As I mentioned briefly in an earlier post, one of my assignments for my Permaculture Design Course this month is to make a series of maps of a small design project.  I got started on it this past week, visiting the house of a friend who wants a little urban-farm-style food plot in her yard.  And it’s pretty challenging so far.

The first phase of the assignment is to make what’s called a “base map” of the property.  I was excited for this at first; I love maps – I’ve got a couple of vintage ones framed in my house, and I’ll sometimes just look at my atlases for fun.  But looking at them and reading them are much easier than making them.  I suppose this is true for most things – consuming is easier than producing.  Still, I’m being challenged by this.

The challenge comes from the technicality of the assignment, and of the process.  I’ve drawn maps of farm fields before in my crop-planning work, but this one needs to be precise and to scale.  And the entire property, with all relevant features, has to be on it and also to scale.  So I spent a good chunk of an afternoon last week going around with my tape measure and my friend, measuring the property boundaries, length of the driveway, dimensions of the house, length of the fences, areas of the pre-existing landscaping, and so on.  Now I have to put these measurements on a larger format map (which I also have to draw!  Good lord…).
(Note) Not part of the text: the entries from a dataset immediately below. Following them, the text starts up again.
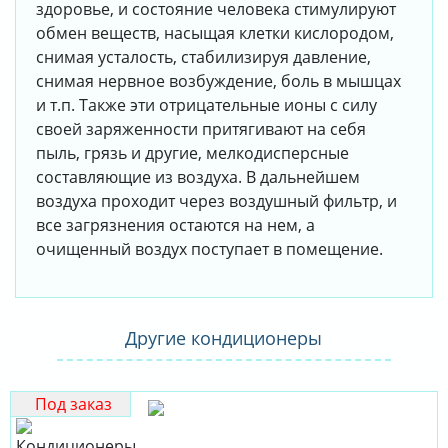
здоровье, и состояние человека стимулируют
обмен веществ, насыщая клетки кислородом,
снимая усталость, стабилизируя давление,
снимая нервное возбуждение, боль в мышцах
и т.п. Также эти отрицательные ионы с силу
своей заряженности притягивают на себя
пыль, грязь и другие, мелкодисперсные
составляющие из воздуха. В дальнейшем
воздуха проходит через воздушный фильтр, и
все загрязнения остаются на нем, а
очищенный воздух поступает в помещение.
Другие кондиционеры
Под заказ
It’s important, though, in the design process.  In order to make changes, and before that even to understand the place at which one’s making changes, one needs to see the whole perspective.  This base map will help me, in later phases of the project, to understand the zones of use for the property, as well as the sectors of influence that will and do affect it.  And, of course, it will be key in designing and communicating the changes we want to make to the property.  In the meantime, I have to slog my way through tedious line-measuring and -drawing this week.  I’ll post some pictures once I’m done, no matter how bad it looks.